Recentemente, depois das pautas sensíveis que a ministra Rosa Weber levou a julgamento, o Parlamento (especialmente o Senado) fez vários movimentos, como, por exemplo, proibir decisões monocráticas e até mesmo ameaçou transformar o Parlamento em revisor do STF.

Agora, em face da possibilidade de o STF estabelecer a descriminalização de posse de maconha até uma determinada quantidade, o Parlamento começa a fazer tramitar uma emenda à Constituição, com a pretensão de proibir qualquer descriminalização do uso de drogas.

Uma “grosse Konfusion” (grande confusão), como diria o ministro Gilmar Mendes. Porque a PEC é ineficaz. Seu conteúdo nada resolve e nada muda. Continuamos a não saber o que é usuário ou traficante. O STF ao menos quer fazer uma limitação. Que pode ajudar a evitar a criminalização em massa de usuários constantemente confundidos ou tidos como traficantes pela polícia e as autoridades do sistema de justiça.

Veja-se que a PEC já está sendo chamada de Lei Seca Brasileira, numa clara alusão ao erro cometido nos EUA nos anos 30 do século 20. Mal redigida, diz que a lei considerará crime a posse e o porte independentemente da quantidade de entorpecentes e drogas afins, observada a distinção entre traficante e usuário. Mas isso já é o que acontece hoje. E esse é o problema, porque a distinção fica a cargo do policial e do Ministério Público (e do juiz).
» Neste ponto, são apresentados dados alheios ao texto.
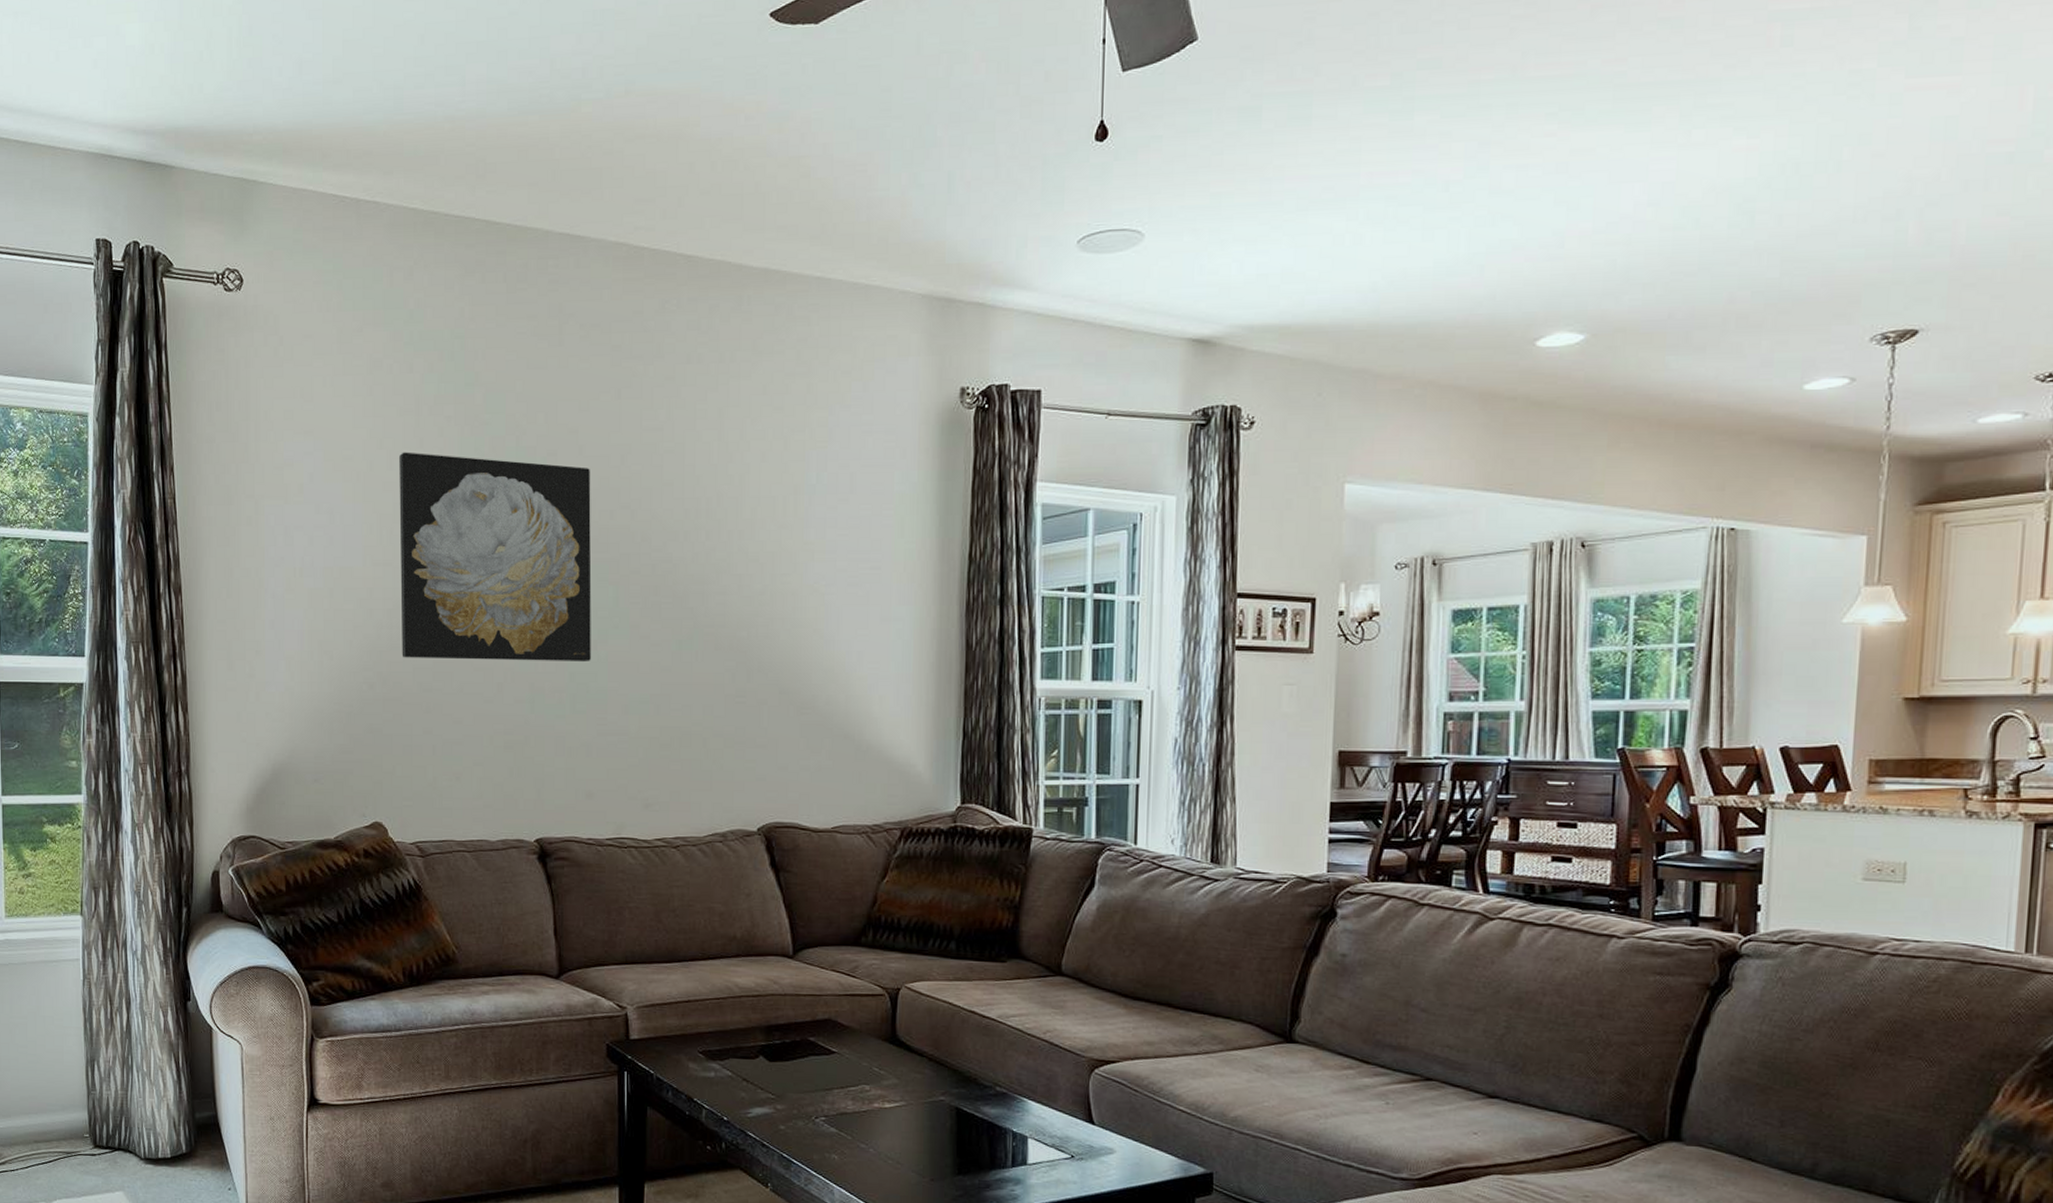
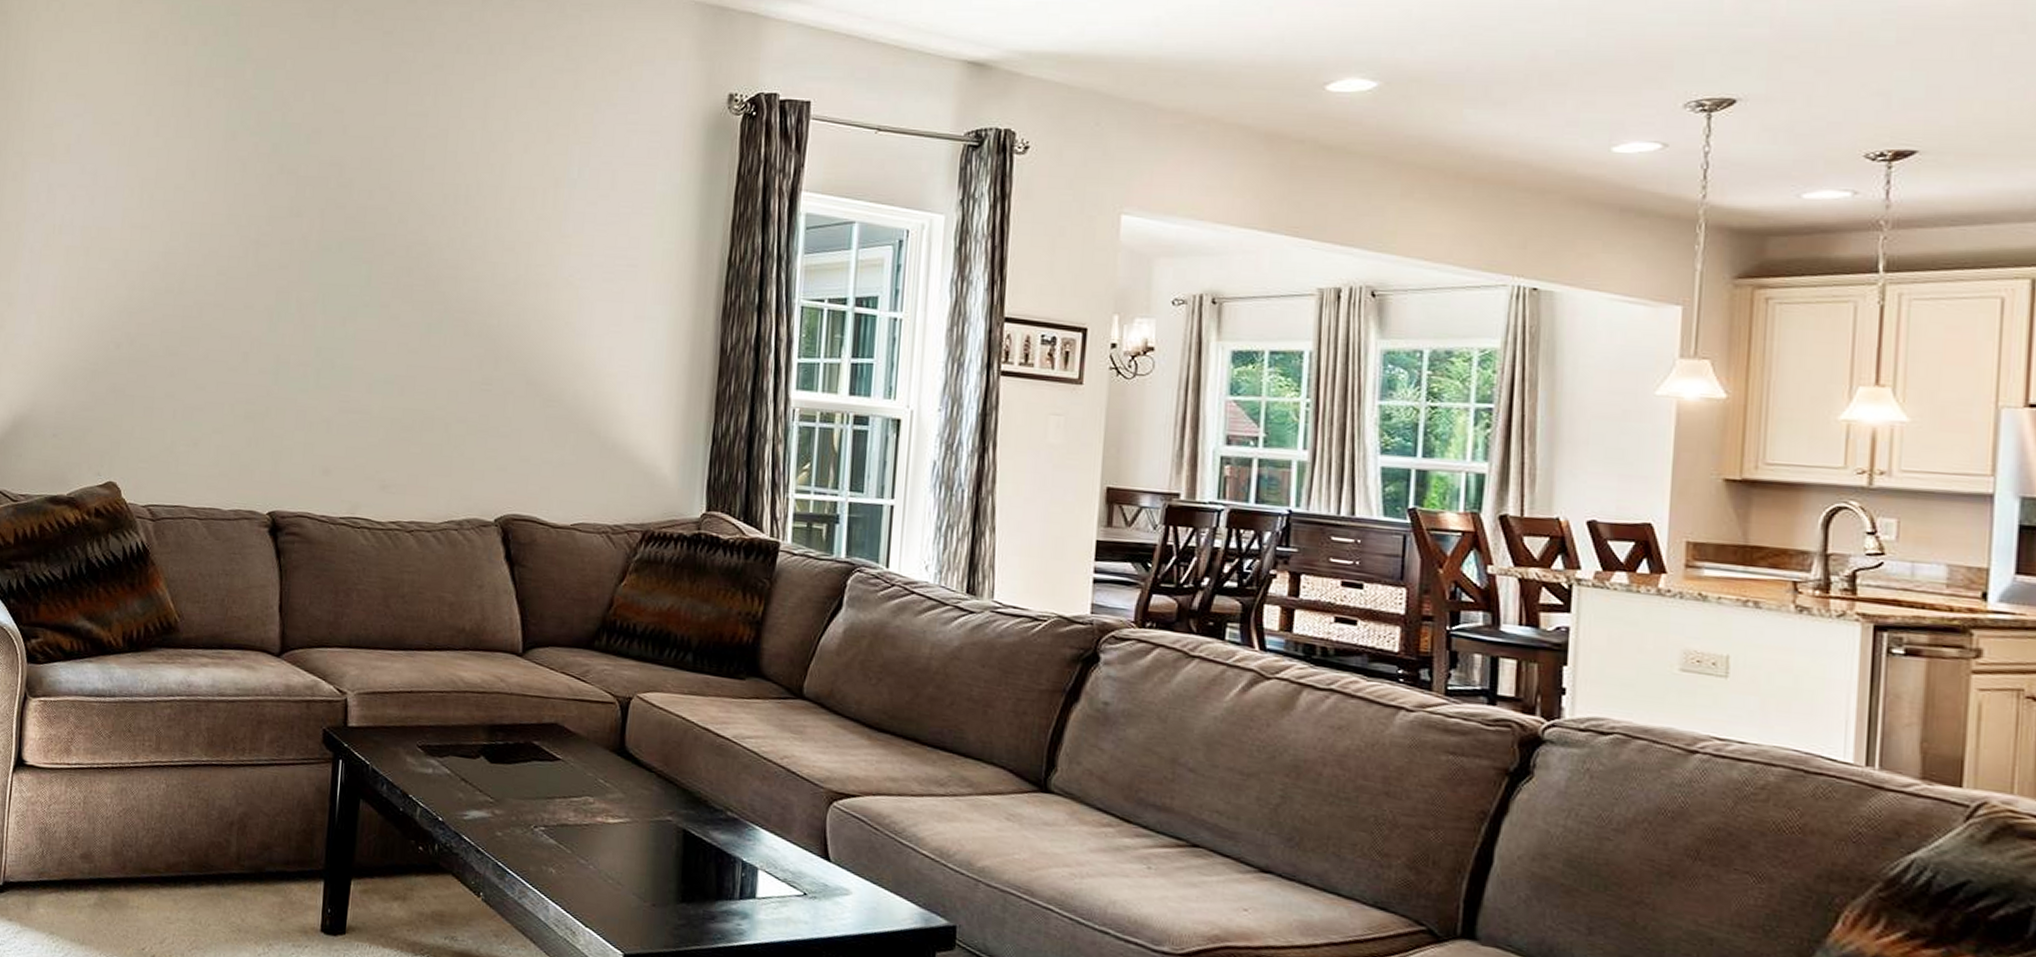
wall art: present [399,452,592,663] -> none [151,120,353,338]

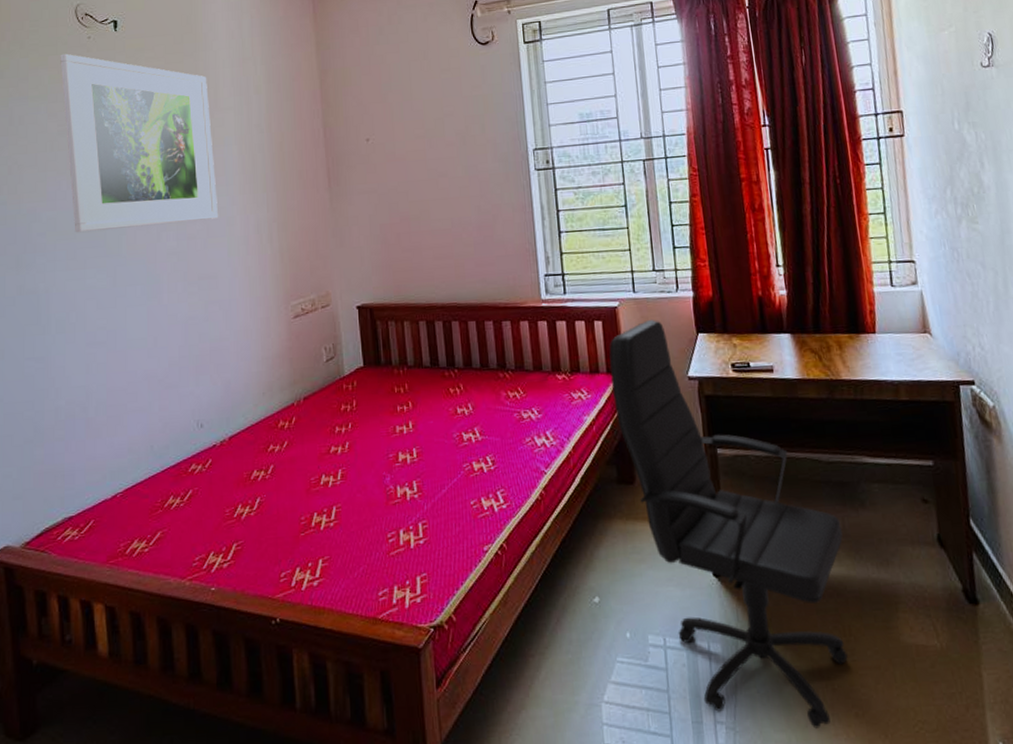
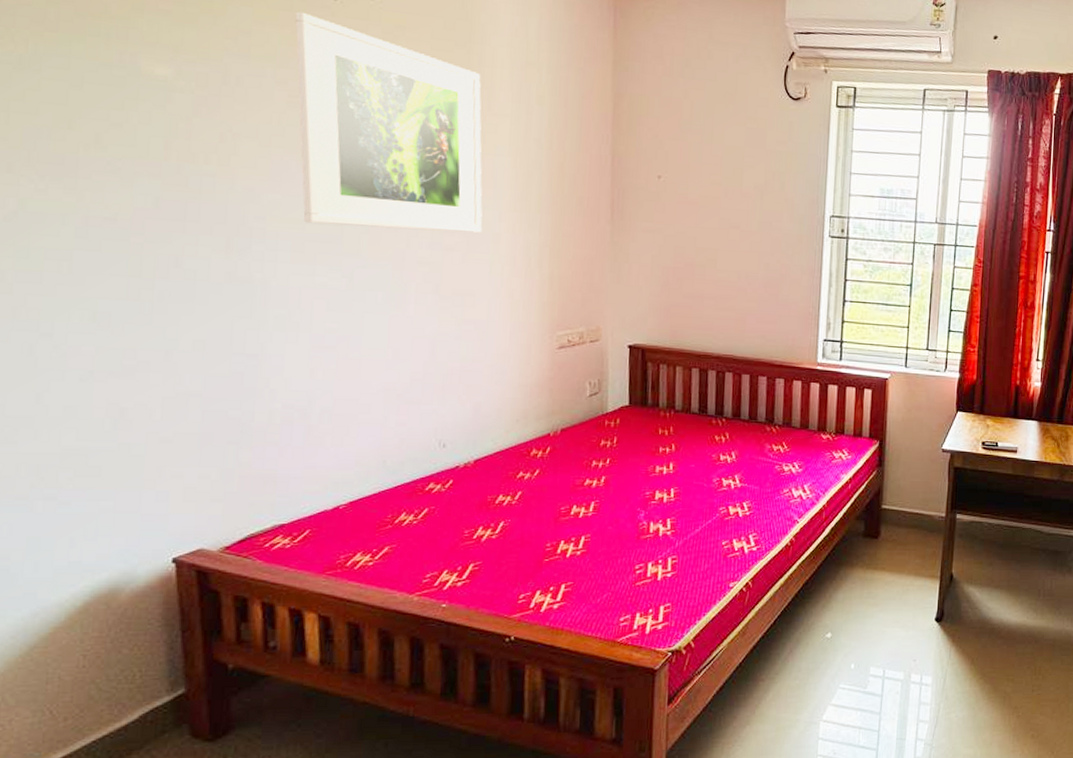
office chair: present [609,320,848,729] -> none [871,394,1049,746]

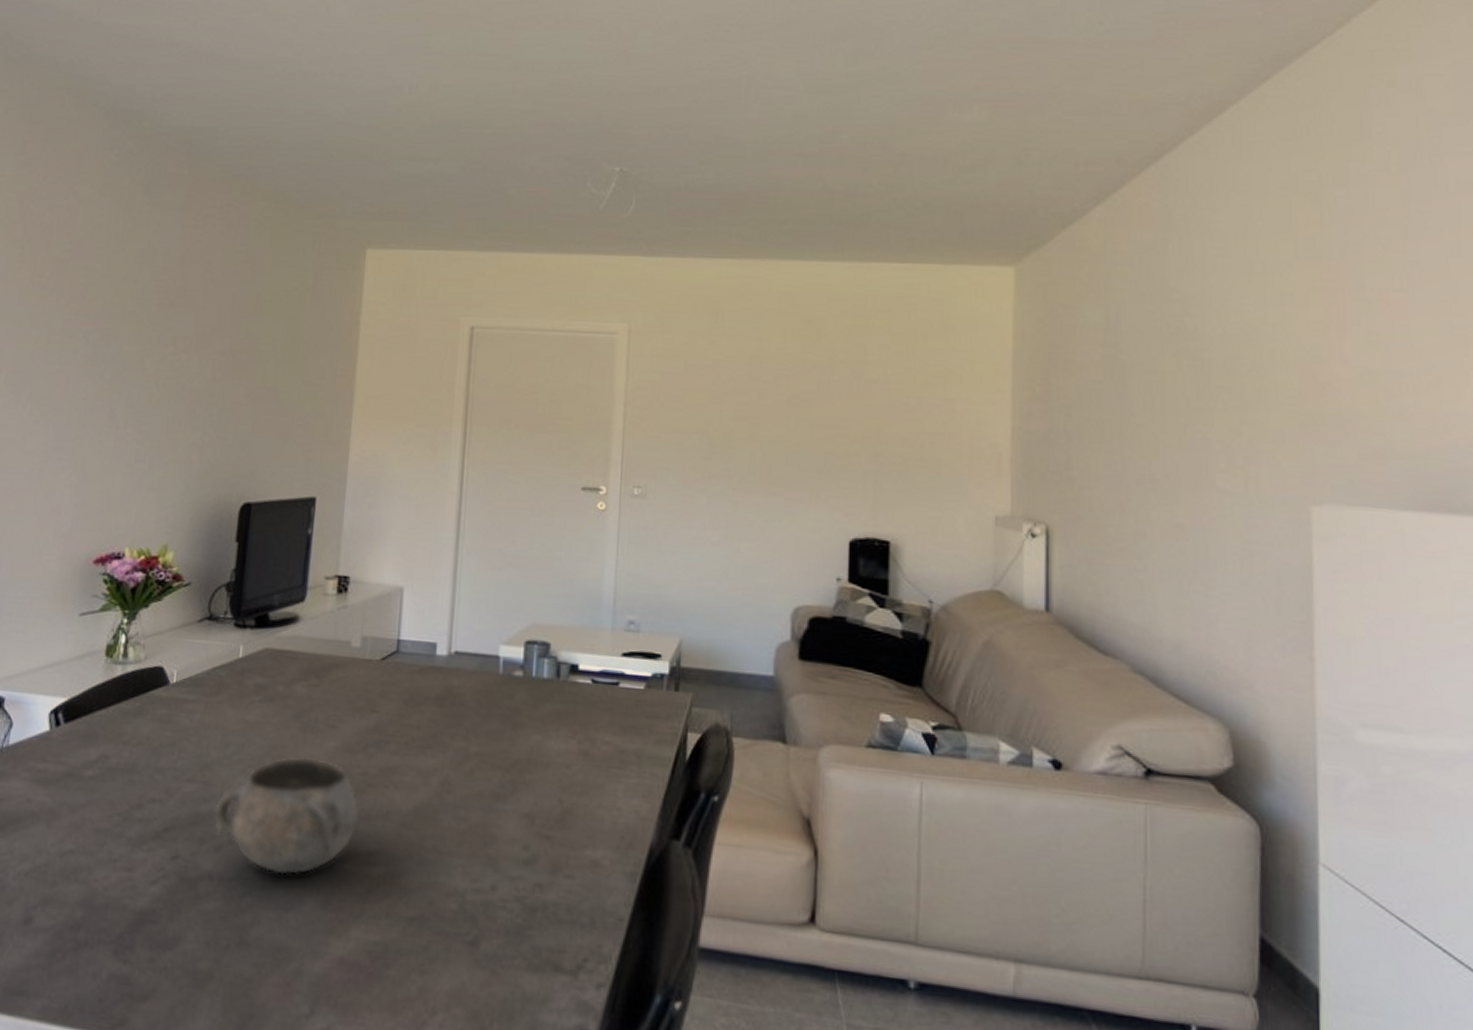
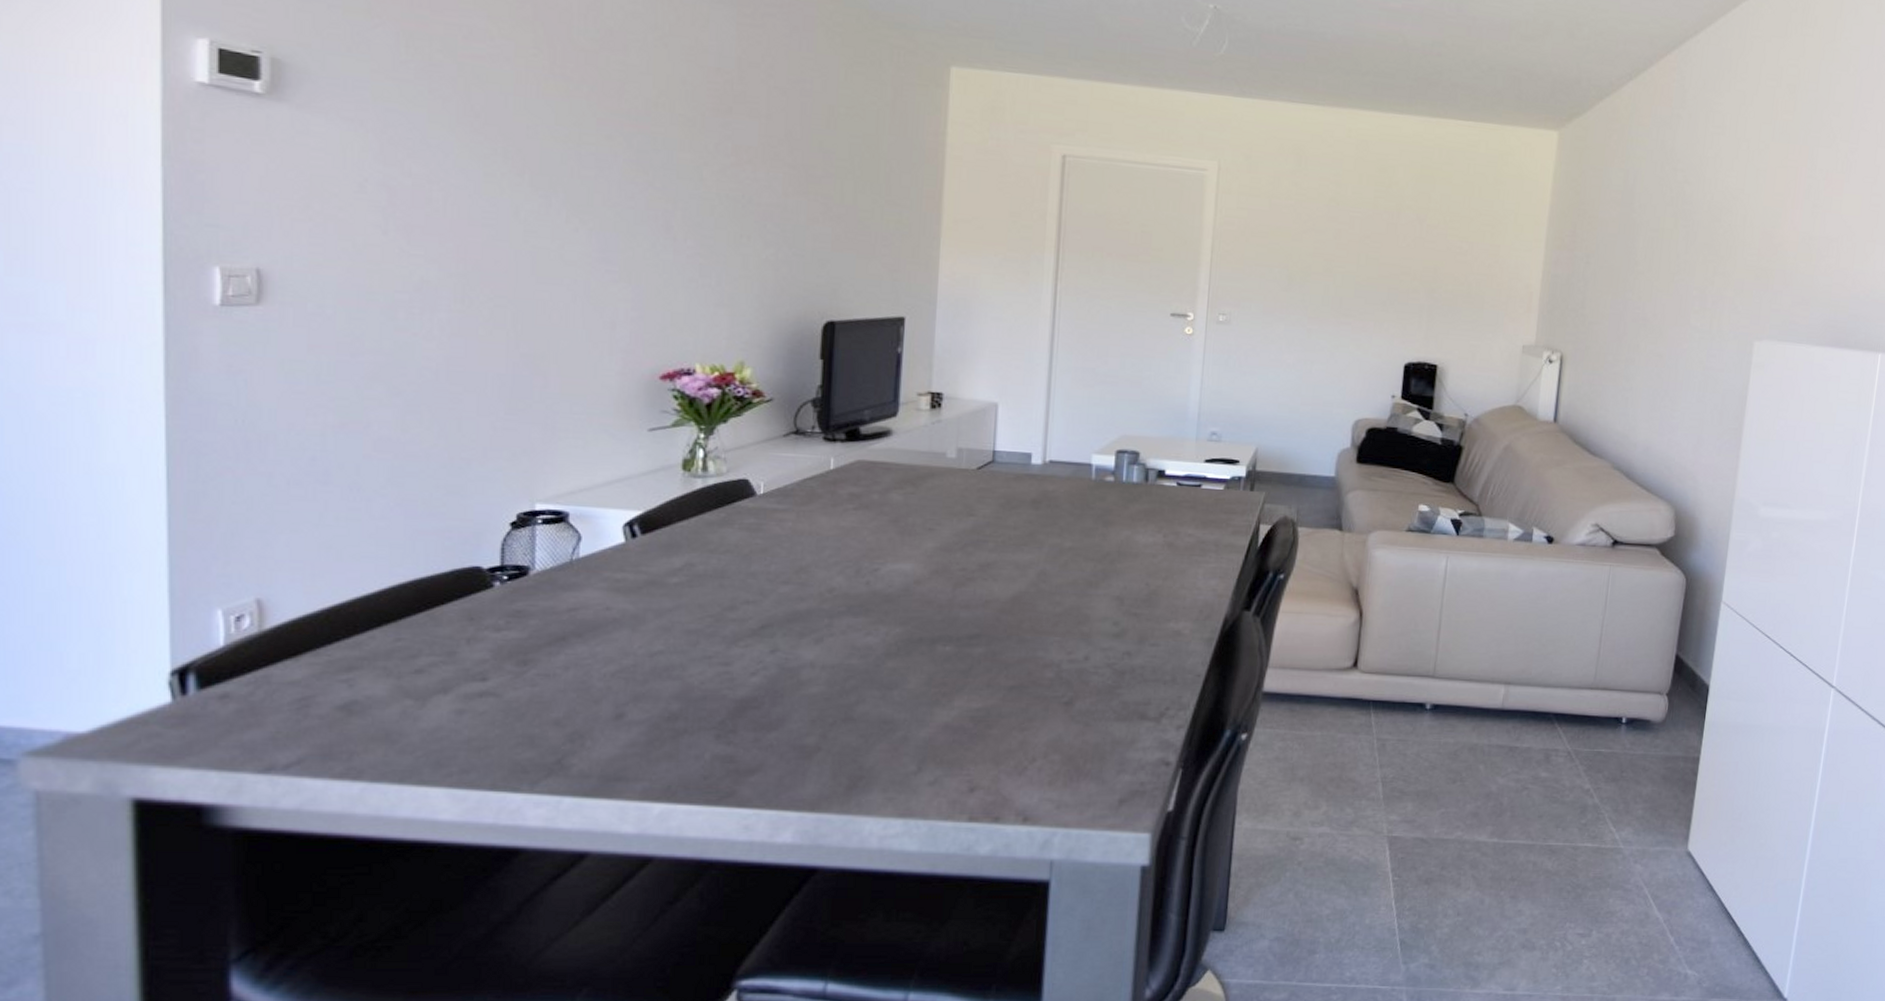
decorative bowl: present [214,756,360,876] -> none [812,557,960,660]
O STF apenas queria fazer um critério. Ora, se o Parlamento acha que o critério proposto pelo STF não é adequado, proponha outro. O que não pode é ter critério nenhum. Simples assim.

Nos Estados Unidos há uma coisa que se chama “backlash”, que é bumerangue, o revide que um Poder dá ao outro. Mas, é claro, isso se dá de uma forma mais sofisticada que o que ocorre por aqui. Se lá o backlash é blues, aqui se tornou sertanejo universitário. Vai logo na pancada. Basta o Parlamento não gostar de alguma decisão e lá vem “bequilechi”.

E isso parece não fazer bem à democracia. Pode ser uma droga, para fazer um trocadilho infame.